Australia has a comprehensive universal health care system using public and private service providers. A patient is free to choose their service providers. In 2016–17, Australia spent nearly $181 billion on health.
The public system (Medicare) is free or heavily subsidises and is funded through a tax of 2.7% levied on wage earners. It includes subsidised medicines, public hospitals, community-based services, and affiliated health organisations operated by state and territory governments. Medicare is available to Australian and New Zealand citizens, permanent residents in Australia, and people from countries with reciprocal medical care agreements.
The private system includes privately owned health service providers, such as private hospitals, specialist medical and allied health, and pharmacies. The cost of these services is funded by a combination of government and private entities, such as direct payment by the patient, Private health insurance, and government subsidies and grants.

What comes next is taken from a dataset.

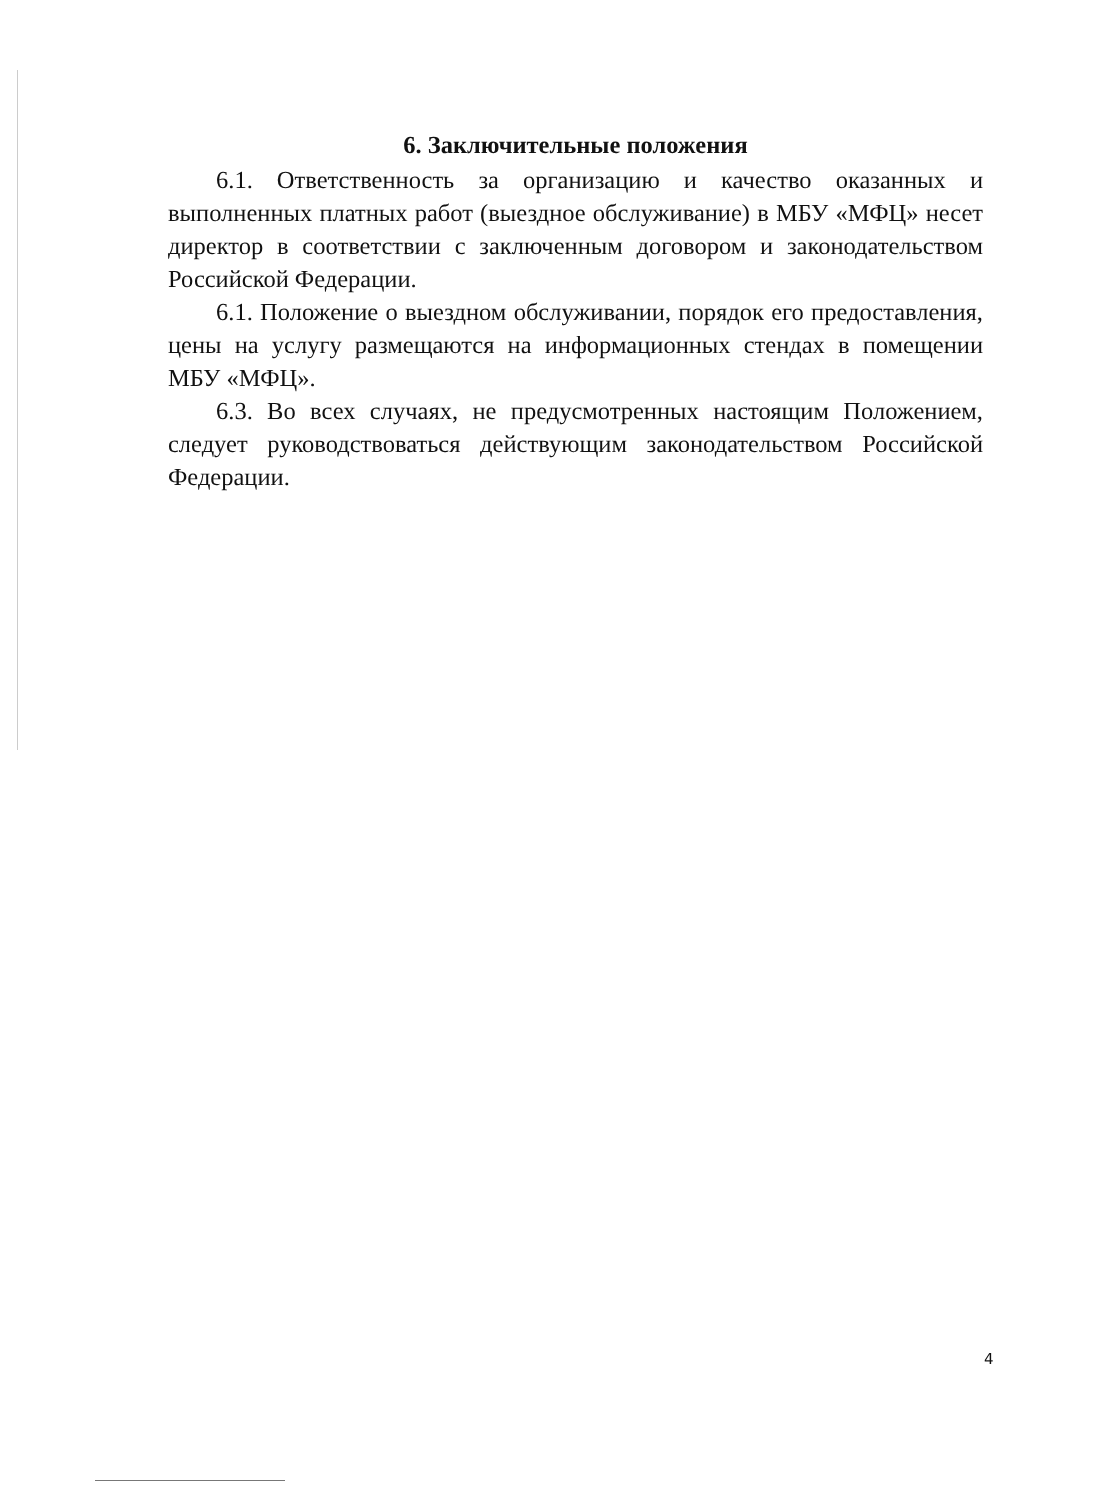6. Заключительные положения
6.1. Ответственность за организацию и качество оказанных и выполненных платных работ (выездное обслуживание) в МБУ «МФЦ» несет директор в соответствии с заключенным договором и законодательством Российской Федерации.
6.1. Положение о выездном обслуживании, порядок его предоставления, цены на услугу размещаются на информационных стендах в помещении МБУ «МФЦ».
6.3. Во всех случаях, не предусмотренных настоящим Положением, следует руководствоваться действующим законодательством Российской Федерации.
4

Australia's long isolation from the rest of the world has allowed Australian fauna to evolve separately from those in other parts of the world, and many fill similar niches in the local environment. For example the Echidna is an Australian anteater. The Tasmanian Tiger (now extinct) was a marsupial wolf.
As a result of Australia's history, geology, climate, and location, it has developed an exotic flora that is found nowhere else in the world. Australia has an estimated 27,700 native plant species (The UK has approximately 1,700). These include the Cycad Palm, Grass Tree, Waratah, Acacia, Eucalyptus and Grevillea.